## YOUR OBJECTIVE
Reproduce the lines of the data below, starting with the line that contains "February 2020" and continuing through the line that contains "December 2015". Substitute "July" for "August" and leave everything else unchanged.

====== DATA EXTRACT

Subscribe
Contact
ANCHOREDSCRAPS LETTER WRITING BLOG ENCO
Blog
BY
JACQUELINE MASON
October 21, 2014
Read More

============
====== DATA EXTRACT

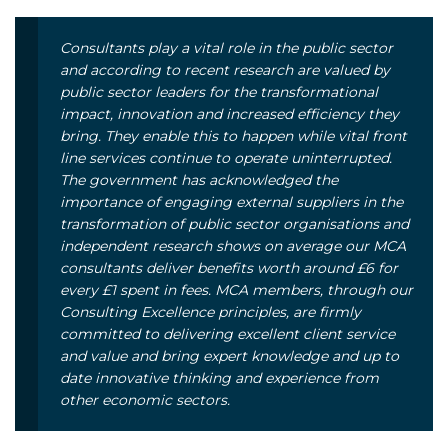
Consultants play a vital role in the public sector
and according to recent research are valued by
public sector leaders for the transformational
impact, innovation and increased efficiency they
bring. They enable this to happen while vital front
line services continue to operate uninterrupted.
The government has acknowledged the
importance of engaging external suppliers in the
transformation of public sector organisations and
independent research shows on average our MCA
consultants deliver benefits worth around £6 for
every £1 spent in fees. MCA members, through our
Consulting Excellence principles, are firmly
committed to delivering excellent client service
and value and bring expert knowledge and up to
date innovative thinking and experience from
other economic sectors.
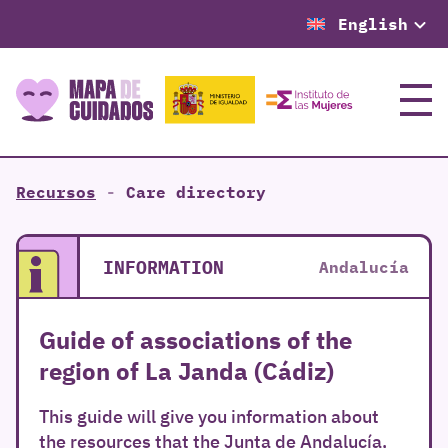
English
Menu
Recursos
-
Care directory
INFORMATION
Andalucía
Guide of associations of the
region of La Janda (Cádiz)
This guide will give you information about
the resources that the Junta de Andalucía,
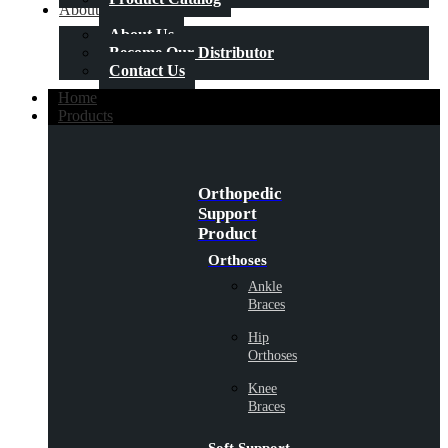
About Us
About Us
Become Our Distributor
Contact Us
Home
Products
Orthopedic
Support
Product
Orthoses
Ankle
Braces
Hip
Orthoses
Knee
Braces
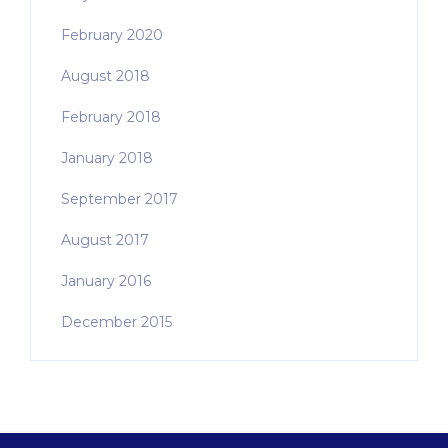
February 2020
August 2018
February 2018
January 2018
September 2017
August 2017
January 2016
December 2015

============
====== DATA EXTRACT

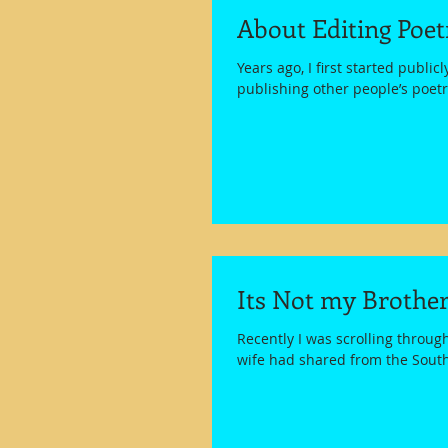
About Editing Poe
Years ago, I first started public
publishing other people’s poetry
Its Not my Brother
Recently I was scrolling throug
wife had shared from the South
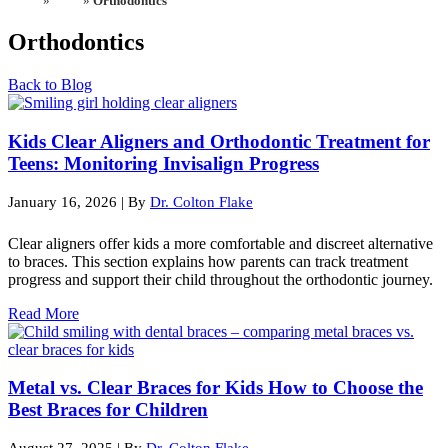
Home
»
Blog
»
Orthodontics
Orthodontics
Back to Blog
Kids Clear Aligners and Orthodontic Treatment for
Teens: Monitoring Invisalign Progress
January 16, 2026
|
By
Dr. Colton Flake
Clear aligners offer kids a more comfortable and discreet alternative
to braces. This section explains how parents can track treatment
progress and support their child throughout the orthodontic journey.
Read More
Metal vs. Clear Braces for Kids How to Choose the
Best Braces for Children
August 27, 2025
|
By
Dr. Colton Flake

============

## FINAL ANSWER
February 2020
July 2018
February 2018
January 2018
September 2017
July 2017
January 2016
December 2015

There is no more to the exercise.